FRAGE: Sowohl Ihre als auch die Regierungszeit Kreiskys waren von einer weltweiten Wirtschaftskrise überschattet. Kreiskys politische Reaktion gipfelte in seinem vielleicht berühmtesten Ausspruch: „Mir bereiten ein paar Millionen Staatsschulden weniger schlaflose Nächte als ein paar Tausend Arbeitslose.“
Schmidt: Ich kann diesen Satz (…) durchaus nachvollziehen, ich hätte ihn aber anders formuliert. Einerseits war die österreichische Volkswirtschaft zu klein, um ein eigenes System des Keynesianismus zu entwickeln, andererseits war sie groß genug, weil fast alle anderen das Gleiche machten. Kreisky war nicht allein.
FRAGE: Kreisky war im Rahmen der Sozialistischen Internationale sehr darum bemüht, zur Lösung des Nahostkonflikts beizutragen.

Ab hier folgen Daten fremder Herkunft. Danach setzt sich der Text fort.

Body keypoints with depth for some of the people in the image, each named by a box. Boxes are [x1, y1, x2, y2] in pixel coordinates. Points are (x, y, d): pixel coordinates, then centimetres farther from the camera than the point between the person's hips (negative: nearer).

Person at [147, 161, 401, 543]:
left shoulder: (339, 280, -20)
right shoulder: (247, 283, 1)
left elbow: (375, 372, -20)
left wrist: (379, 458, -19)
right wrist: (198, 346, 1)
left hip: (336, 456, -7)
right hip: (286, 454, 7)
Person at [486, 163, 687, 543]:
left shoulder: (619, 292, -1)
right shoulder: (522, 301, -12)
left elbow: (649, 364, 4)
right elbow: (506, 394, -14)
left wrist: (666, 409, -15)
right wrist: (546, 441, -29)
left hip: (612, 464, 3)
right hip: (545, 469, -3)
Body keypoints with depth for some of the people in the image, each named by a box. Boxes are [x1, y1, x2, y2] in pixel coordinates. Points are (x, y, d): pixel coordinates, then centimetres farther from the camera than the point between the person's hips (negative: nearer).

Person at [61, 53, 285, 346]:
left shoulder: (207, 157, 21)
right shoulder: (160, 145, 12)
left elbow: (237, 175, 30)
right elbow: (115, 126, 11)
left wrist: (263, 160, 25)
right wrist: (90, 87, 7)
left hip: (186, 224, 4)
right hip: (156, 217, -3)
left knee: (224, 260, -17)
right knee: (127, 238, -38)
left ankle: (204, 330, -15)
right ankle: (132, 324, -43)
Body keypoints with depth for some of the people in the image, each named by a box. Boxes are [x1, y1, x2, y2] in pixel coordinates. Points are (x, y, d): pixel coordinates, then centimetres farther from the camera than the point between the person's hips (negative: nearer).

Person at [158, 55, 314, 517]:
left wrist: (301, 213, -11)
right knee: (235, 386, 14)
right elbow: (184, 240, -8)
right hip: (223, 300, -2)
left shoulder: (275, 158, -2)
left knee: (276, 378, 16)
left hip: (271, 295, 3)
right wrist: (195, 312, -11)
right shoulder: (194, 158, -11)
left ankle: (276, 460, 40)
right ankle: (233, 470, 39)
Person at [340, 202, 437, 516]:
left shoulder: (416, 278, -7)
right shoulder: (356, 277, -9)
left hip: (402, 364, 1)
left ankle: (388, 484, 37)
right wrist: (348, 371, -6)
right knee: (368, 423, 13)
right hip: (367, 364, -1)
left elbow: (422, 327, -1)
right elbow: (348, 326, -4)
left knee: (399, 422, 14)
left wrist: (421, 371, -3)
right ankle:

Schmidt: Das war durchaus wichtig, aber ziemlich hoffnungslos. Ich habe Israel 1966 zum ersten Mal besucht und habe schon damals die ganze Sache für eine griechische Tragödie gehalten. Das heißt, man weiß schon bei Beginn des ersten Aktes, dass das Ganze tragisch endet.
FRAGE: Sie hielten Kreiskys Initiativen für aussichtslos?
Schmidt: (…) Nachdem das nicht einmal die amerikanischen Präsidenten zustande gebracht hatten, konnte das der österreichische Kanzler auch nicht.
FRAGE: Schwingt da leichte Kritik mit?
Schmidt: (…) Nicht unbedingt. Aber auch wegen der eigenen österreichischen Geschichte hätte ich das an seiner Stelle nicht gemacht.